After packing, doing chores, and eating a much lighter breakfast, Terry and I headed west. Hitchhiking out of London seemed interminable. “This city is HUGE! It makes Santa Rosa look like a tiny village,” I complained.

Finally, however, we reached the outskirts and the “forest.” Coming from California and the West Coast, I’m used to a forest of redwood, pine, and other conifers. The forests we drove through consisted of deciduous trees, like oak, alder, and ash. We argued that these were not real forests.

After most of a day, we reached Bath. We were awed by its beauty, but that wasn’t what we were there for. We went immediately in search of tickets to the two-day concert, being held several miles outside town in someone’s pasture. There were plenty of other young people, something like 150,000, gathering in Bath and heading for the rock festival. We scored the tickets and took a bus to the concert. The roads were so clogged even the performers were unable to get there on time. That threw the schedule off by about eight hours and meant that we were “enjoying” big name bands through the night. Not only was the hour challenging, even for drug-crazed hippies, but the rain started. It poured.

Thankfully, festival personnel set up communal tents. Jeff, me, Terry, and a few others staked our claim on one of the hundreds of tents, where we were able to get a few hours sleep and also to leave our backpacks. Leaving our backpacks turned out to be not such a great idea. I lost about $40, stolen by a profiteering concert goer. The tents did provide us a place to take new “friends.” My concert “date” was Jeff (not his real name because I can’t remember it). He was from the U.S., dark haired, with some manicured facial hair. That should have been my clue. Those days nothing was manicured, not the clothes, the hair, or the language. NO sex or drugs—just rock and roll for him. He was a nice guy, though.

The constant rain and unrelenting dampness took its toll on Terry. She got sick, an asthma attack. She’d suffered from asthma since we were children. I remember one particular night when we were about 10 and 11. She had a bad attack and fainted while she was on the toilet. I heard her fall and ran to the bathroom where I saw her, pajama bottoms down, prostrate on the floor. My parents were hovering over her and sent me immediately back to my room. I was frantic with worry about her. So was my mom. I was sent to sleep the rest of the night in bed with my father, which completely freaked me out. I teetered on the edge of the bed and didn’t sleep well at all. By morning, Terry was doing a bit better but had to take the day off school and go to the doctor. She’s suffered all her life from asthma and I’ve suffered right along with her, always worrying and hovering and trying to make it go away.

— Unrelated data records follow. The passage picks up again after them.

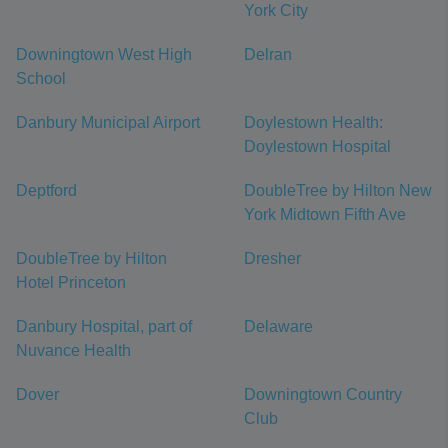
York City
Downingtown West High
Delran
School
Danbury Municipal Airport
Doylestown Health:
Doylestown Hospital
Deptford
DoubleTree by Hilton New
York Midtown Fifth Ave
DoubleTree by Hilton
Dresher
Hotel Princeton
Danbury Hospital, part of
Delaware
Nuvance Health
Dover
Downingtown Country
Club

The list of concert performers at the Bath Festival was superb. Even today, some 33 years later, I drool over the list. Imagine seeing Frank Zappa followed by Santana, and soon after, Led Zeppelin. I suppose it’s all a haze since many of the bands, like Donovan and It’s a Beautiful Day, were performing during the wee hours of the morning–that and the pot and the hash that were generously passed around.

After the festival, Terry and I returned to Bath and found a bed and breakfast where the hostess understood our situation and left us to sleep for 14 hours straight. When we finally woke, we cleaned up, ate a hearty English breakfast, and left to explore Bath. The rain had cleared, we were rested, and Terry was feeling better. As we crossed a square, a hairy fellow came up beside me and said, in a British accent, “Do you want some orange?” I was surprised, but replied, “Sure,” to Robert, a bloke from London, down for the festival. The three of us walked together, and were soon joined by Jim, from Pennsylvania. The four of us really hit it off and enjoyed each other’s company while we explored Bath.